Dieses Mantelkleid entstand aus der spanischen Hoftracht des 16. Jahrhunderts und bestand im Wesentlichen aus einem reich bestickten Umhang samt Federhut und Pumphosen. Am habsburgischen Kaiserhof in seinen archaischen Formen unverändert erhalten, war es das einzig zugelassene Gewand für öffentliche Funktionen bei Hofe. Als Joseph 1766 die Abschaffung dieses Symbols der quasireligiösen Erhöhung der kaiserlichen Majestät befahl, läuteten bei den konservativen HüterInnen habsburgischer Traditionen die Alarmglocken. Man sah in der Zulassung der militärischen Uniform – die Vorbildwirkung des von Joseph bewunderten preußischen Königs Friedrich II. ist hier nicht zu übersehen – einen gefährlichen Bruch mit der exklusiven Symbolsprache des Wiener Kaiserhofes.
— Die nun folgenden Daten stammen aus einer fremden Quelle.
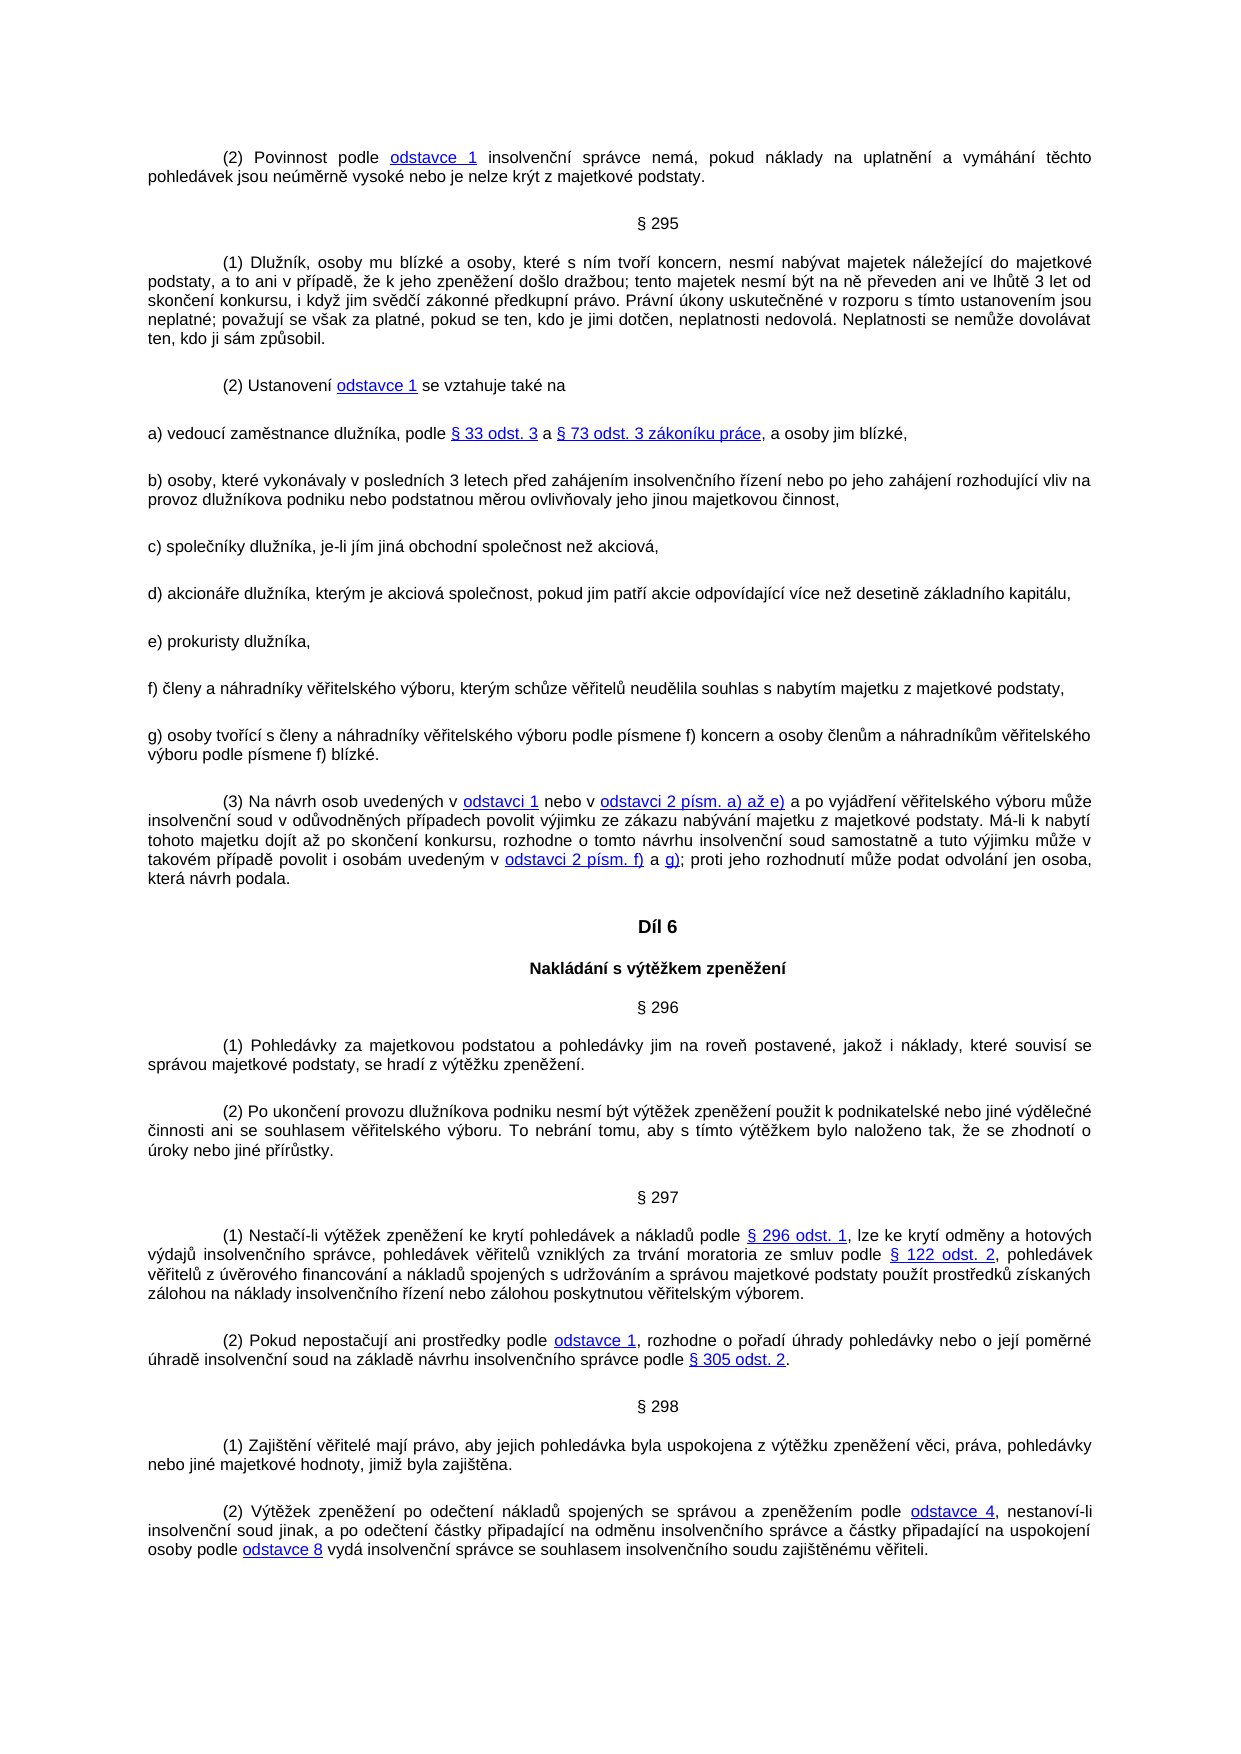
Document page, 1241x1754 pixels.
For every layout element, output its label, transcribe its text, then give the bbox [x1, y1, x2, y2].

text § 297 [148, 1188, 1092, 1207]
text Nakládání s výtěžkem zpeněžení [148, 959, 1092, 978]
text g) osoby tvořící s členy a náhradníky věřitelského výboru podle písmene f) koncern a osoby členům a náhradníkům věřitelského výboru podle písmene f) blízké. [148, 726, 1092, 764]
text a) vedoucí zaměstnance dlužníka, podle § 33 odst. 3 a § 73 odst. 3 zákoníku práce, a osoby jim blízké, [148, 423, 1092, 443]
text § 296 [148, 997, 1092, 1017]
text b) osoby, které vykonávaly v posledních 3 letech před zahájením insolvenčního řízení nebo po jeho zahájení rozhodující vliv na provoz dlužníkova podniku nebo podstatnou měrou ovlivňovaly jeho jinou majetkovou činnost, [148, 471, 1092, 509]
text (3) Na návrh osob uvedených v odstavci 1 nebo v odstavci 2 písm. a) až e) a po vyjádření věřitelského výboru může insolvenční soud v odůvodněných případech povolit výjimku ze zákazu nabývání majetku z majetkové podstaty. Má-li k nabytí tohoto majetku dojít až po skončení konkursu, rozhodne o tomto návrhu insolvenční soud samostatně a tuto výjimku může v takovém případě povolit i osobám uvedeným v odstavci 2 písm. f) a g); proti jeho rozhodnutí může podat odvolání jen osoba, která návrh podala. [148, 792, 1092, 888]
text e) prokuristy dlužníka, [148, 631, 1092, 651]
text f) členy a náhradníky věřitelského výboru, kterým schůze věřitelů neudělila souhlas s nabytím majetku z majetkové podstaty, [148, 678, 1092, 698]
text (1) Zajištění věřitelé mají právo, aby jejich pohledávka byla uspokojena z výtěžku zpeněžení věci, práva, pohledávky nebo jiné majetkové hodnoty, jimiž byla zajištěna. [148, 1435, 1092, 1474]
text § 295 [148, 214, 1092, 233]
text (2) Povinnost podle odstavce 1 insolvenční správce nemá, pokud náklady na uplatnění a vymáhání těchto pohledávek jsou neúměrně vysoké nebo je nelze krýt z majetkové podstaty. [148, 148, 1092, 186]
text (2) Výtěžek zpeněžení po odečtení nákladů spojených se správou a zpeněžením podle odstavce 4, nestanoví-li insolvenční soud jinak, a po odečtení částky připadající na odměnu insolvenčního správce a částky připadající na uspokojení osoby podle odstavce 8 vydá insolvenční správce se souhlasem insolvenčního soudu zajištěnému věřiteli. [148, 1502, 1092, 1559]
text (1) Dlužník, osoby mu blízké a osoby, které s ním tvoří koncern, nesmí nabývat majetek náležející do majetkové podstaty, a to ani v případě, že k jeho zpeněžení došlo dražbou; tento majetek nesmí být na ně převeden ani ve lhůtě 3 let od skončení konkursu, i když jim svědčí zákonné předkupní právo. Právní úkony uskutečněné v rozporu s tímto ustanovením jsou neplatné; považují se však za platné, pokud se ten, kdo je jimi dotčen, neplatnosti nedovolá. Neplatnosti se nemůže dovolávat ten, kdo ji sám způsobil. [148, 252, 1092, 348]
text (1) Nestačí-li výtěžek zpeněžení ke krytí pohledávek a nákladů podle § 296 odst. 1, lze ke krytí odměny a hotových výdajů insolvenčního správce, pohledávek věřitelů vzniklých za trvání moratoria ze smluv podle § 122 odst. 2, pohledávek věřitelů z úvěrového financování a nákladů spojených s udržováním a správou majetkové podstaty použít prostředků získaných zálohou na náklady insolvenčního řízení nebo zálohou poskytnutou věřitelským výborem. [148, 1226, 1092, 1303]
text Díl 6 [148, 916, 1092, 937]
text (2) Po ukončení provozu dlužníkova podniku nesmí být výtěžek zpeněžení použit k podnikatelské nebo jiné výdělečné činnosti ani se souhlasem věřitelského výboru. To nebrání tomu, aby s tímto výtěžkem bylo naloženo tak, že se zhodnotí o úroky nebo jiné přírůstky. [148, 1102, 1092, 1159]
text d) akcionáře dlužníka, kterým je akciová společnost, pokud jim patří akcie odpovídající více než desetině základního kapitálu, [148, 584, 1092, 603]
text (2) Ustanovení odstavce 1 se vztahuje také na [148, 376, 1092, 395]
text (2) Pokud nepostačují ani prostředky podle odstavce 1, rozhodne o pořadí úhrady pohledávky nebo o její poměrné úhradě insolvenční soud na základě návrhu insolvenčního správce podle § 305 odst. 2. [148, 1331, 1092, 1369]
text § 298 [148, 1397, 1092, 1416]
text c) společníky dlužníka, je-li jím jiná obchodní společnost než akciová, [148, 537, 1092, 556]
text (1) Pohledávky za majetkovou podstatou a pohledávky jim na roveň postavené, jakož i náklady, které souvisí se správou majetkové podstaty, se hradí z výtěžku zpeněžení. [148, 1036, 1092, 1074]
Nach dem Tod Maria Theresias 1780 hatte Joseph als Alleinregent nun freie Hand: es kam zu weiteren schweren Einschnitten in der Hofhaltung. Joseph setzte durch den Verzicht auf den Ausbau der höfischen Repräsentationsbauten zugunsten öffentlicher Nutzbauten ein Zeichen für die neuen Zeiten, die nun angebrochen waren. In Schönbrunn, dem Lieblingsprojekt seiner Mutter, die bis zuletzt großzügige Neugestaltungen in Schloss und Garten vornahm, wurden nur mehr die notwendigsten Instandhaltungsarbeiten genehmigt.

In der Wiener Hofburg, die weiterhin als Residenz verwendet wurde, bewohnte Joseph eine Raumflucht im Leopoldinischen Trakt, die heutigen Arbeitsräume des Bundespräsidenten. Im darunter liegenden Mezzaningeschoss verläuft der sogenannte Kontrollorgang, wo der Kaiser seine legendären, für jedermann zugänglichen Audienzen abhielt und durch diese ‚Sprechstunden beim Kaiser‘ seine Volksnähe demonstrierte.
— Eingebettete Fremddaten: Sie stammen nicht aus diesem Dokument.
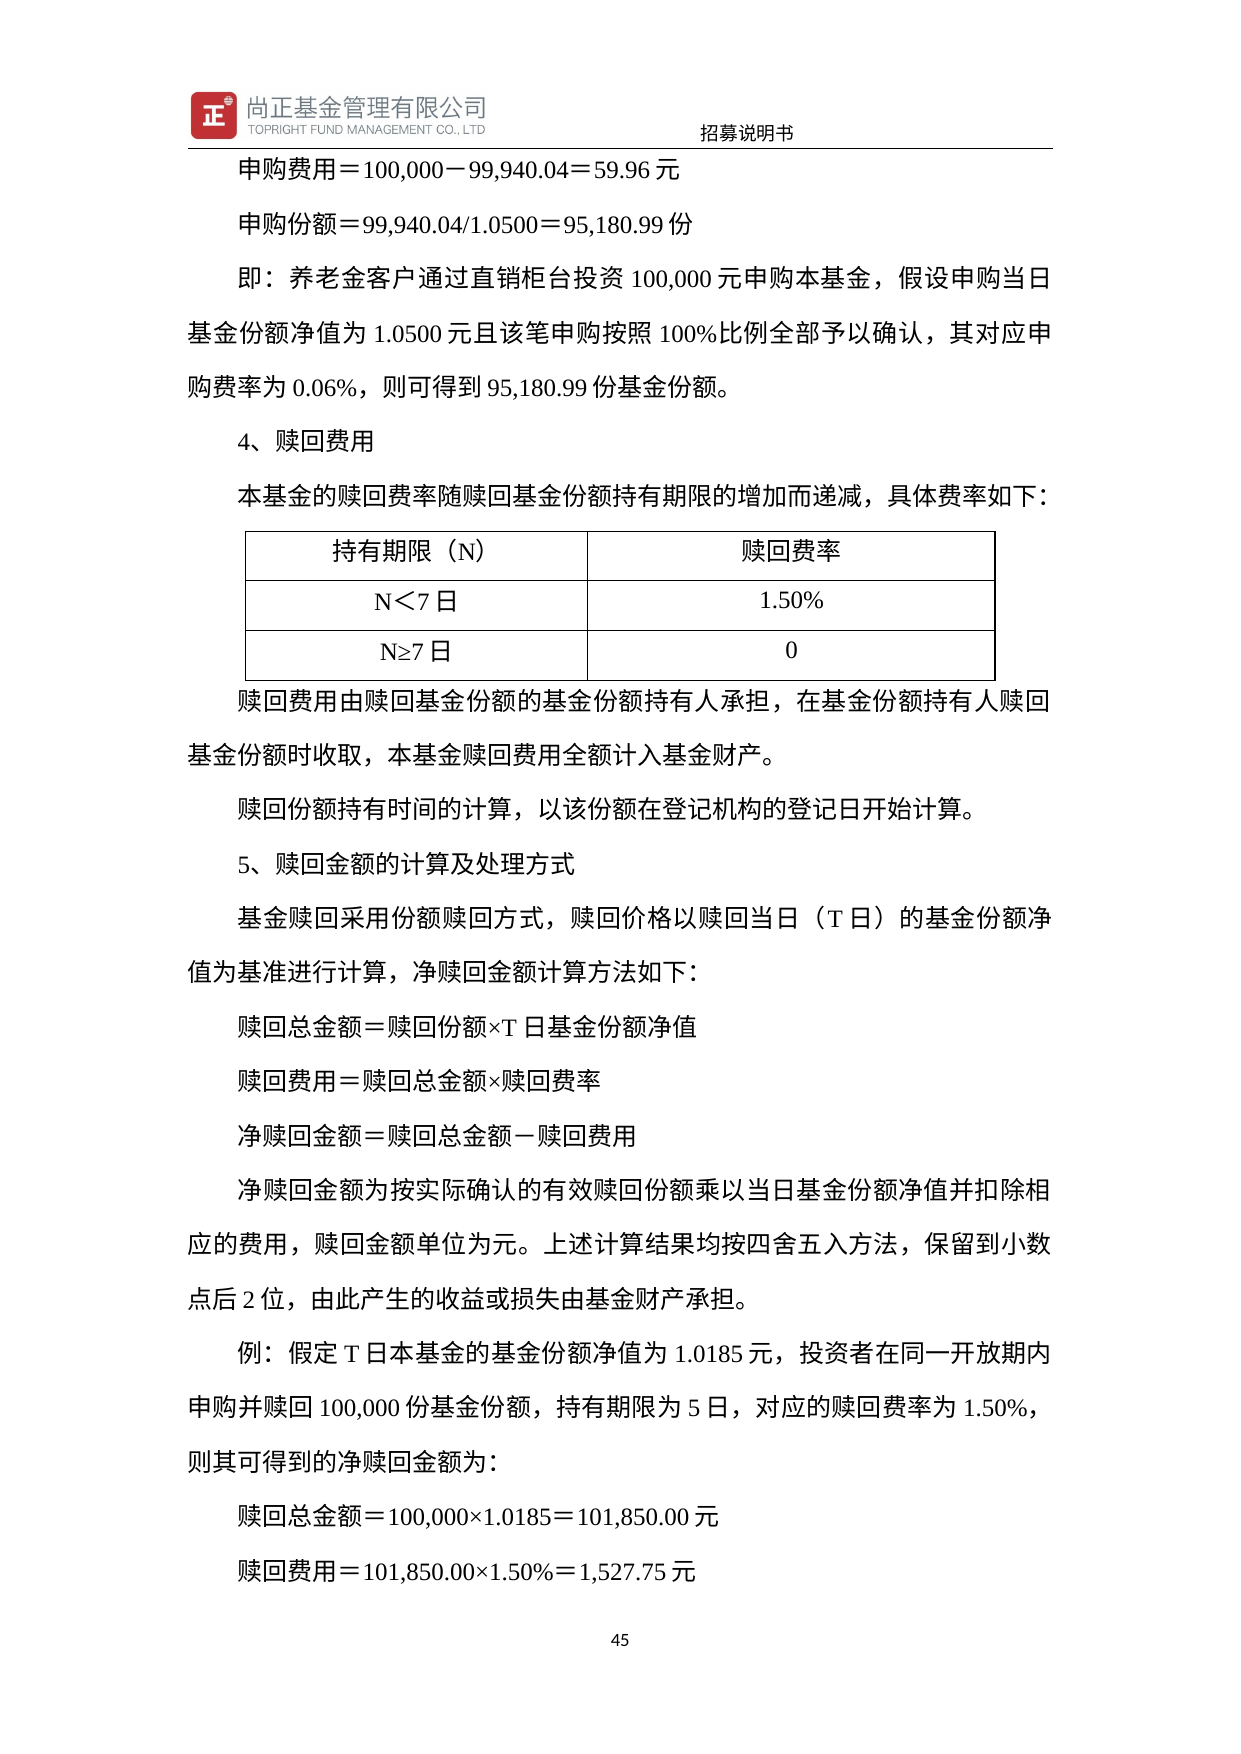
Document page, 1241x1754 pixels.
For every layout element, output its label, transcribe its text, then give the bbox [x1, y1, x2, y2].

text 赎回费用＝101,850.00×1.50%＝1,527.75元 [187, 1551, 1053, 1587]
text 本基金的赎回费率随赎回基金份额持有期限的增加而递减，具体费率如下： [187, 476, 1053, 512]
text 申购份额＝99,940.04/1.0500＝95,180.99份 [187, 204, 1053, 241]
text 4、赎回费用 [187, 422, 1053, 458]
text 例：假定T日本基金的基金份额净值为1.0185元，投资者在同一开放期内申购并赎回100,000份基金份额，持有期限为5日，对应的赎回费率为1.50%，则其可得到的净赎回金额为： [187, 1333, 1053, 1478]
text 基金赎回采用份额赎回方式，赎回价格以赎回当日（T日）的基金份额净值为基准进行计算，净赎回金额计算方法如下： [187, 898, 1053, 989]
table_header 赎回费率 [588, 532, 994, 580]
text 赎回费用由赎回基金份额的基金份额持有人承担，在基金份额持有人赎回基金份额时收取，本基金赎回费用全额计入基金财产。 [187, 681, 1053, 772]
table_cell 1.50% [588, 581, 994, 630]
text 净赎回金额为按实际确认的有效赎回份额乘以当日基金份额净值并扣除相应的费用，赎回金额单位为元。上述计算结果均按四舍五入方法，保留到小数点后2位，由此产生的收益或损失由基金财产承担。 [187, 1170, 1053, 1315]
text 即：养老金客户通过直销柜台投资100,000元申购本基金，假设申购当日基金份额净值为1.0500元且该笔申购按照100%比例全部予以确认，其对应申购费率为0.06%，则可得到95,180.99份基金份额。 [187, 259, 1053, 404]
text 净赎回金额＝赎回总金额－赎回费用 [187, 1116, 1053, 1152]
text 赎回总金额＝赎回份额×T日基金份额净值 [187, 1007, 1053, 1043]
table_cell 0 [588, 631, 994, 680]
table_cell N≥7日 [246, 631, 587, 680]
text 5、赎回金额的计算及处理方式 [187, 844, 1053, 880]
table_header 持有期限（N） [246, 532, 587, 580]
table_cell N＜7日 [246, 581, 587, 630]
text 赎回份额持有时间的计算，以该份额在登记机构的登记日开始计算。 [187, 790, 1053, 826]
picture [187, 88, 489, 141]
text 申购费用＝100,000－99,940.04＝59.96元 [187, 150, 1053, 186]
text 赎回总金额＝100,000×1.0185＝101,850.00元 [187, 1497, 1053, 1533]
text 赎回费用＝赎回总金额×赎回费率 [187, 1062, 1053, 1098]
Die persönliche Aversion des Kaisers gegenüber höfischer Repräsentation im privaten Bereich ist deutlich am „Josephsstöckl“ im Augarten abzulesen. Dieser kaum als Schloss, sondern eher als Gartenvilla zu bezeichnende Bau aus den Jahren 1780–83 zeigt die Ansprüche Josephs II. bezüglich Wohnkomfort: Ein schmuckloser und asymmetrischer Bau, in dem die lichtdurchfluteten Wohnräume nach Gesichtspunkten der praktischen Bewohnbarkeit und Anbindung an die umgebende Parklandschaft angeordnet sind.